The Smith Building is certainly an asset, but one with significant problems. The City estimates its HVAC systems will have to be replaced within two years at a cost of around $425,000, which comes close to canceling out the $550K CDBG grant which is the other part of the package. (None of the budgets seem to address this issue, allocating $50K or less for dealing with the HVAC. I would think that it will be much more expensive to replace the HVAC in a newly remodeled building a couple of years from now than it would be to do it as part of the remodel...) The staff's matrix about the various proposals also includes a somewhat ominous remark about the "fiscal risks" of seismic upgrades needed to meet code in the proposals that involve using some of the building for housing; none of the budgets seem to address that.

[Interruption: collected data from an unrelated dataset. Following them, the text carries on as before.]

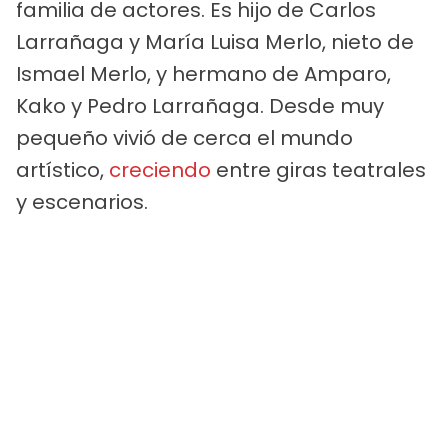
familia de actores. Es hijo de Carlos
Larrañaga y María Luisa Merlo, nieto de
Ismael Merlo, y hermano de Amparo,
Kako y Pedro Larrañaga. Desde muy
pequeño vivió de cerca el mundo
artístico,
creciendo
entre giras teatrales
y escenarios.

The biggest question the packet leaves unanswered for me is "What, if anything, would this City grant add to what will happen anyway without it?" It seems very clear that SafePlace has been getting ready to build for a number of years. They've already applied for and won a $775 K State grant for the building that needs to be spent within the next two years. It seems clear that they are in position to build without the Smith building and the CDBG money. I'd like to know what additional services those extra resources would lead to their providing, compared to what they will be able to provide if they go ahead and build a somewhat smaller new center with the $1.4 million and the $570K loan they already have on hand. (Similarly, I assume that Catholic Community Services would be able to apply for State and Federal grants and put up a multi-story housing complex on some other land in Olympia if it wanted to, even if it didn't have the Smith Building's parking lot. I'd like to know what the drawbacks of that alternative would be.)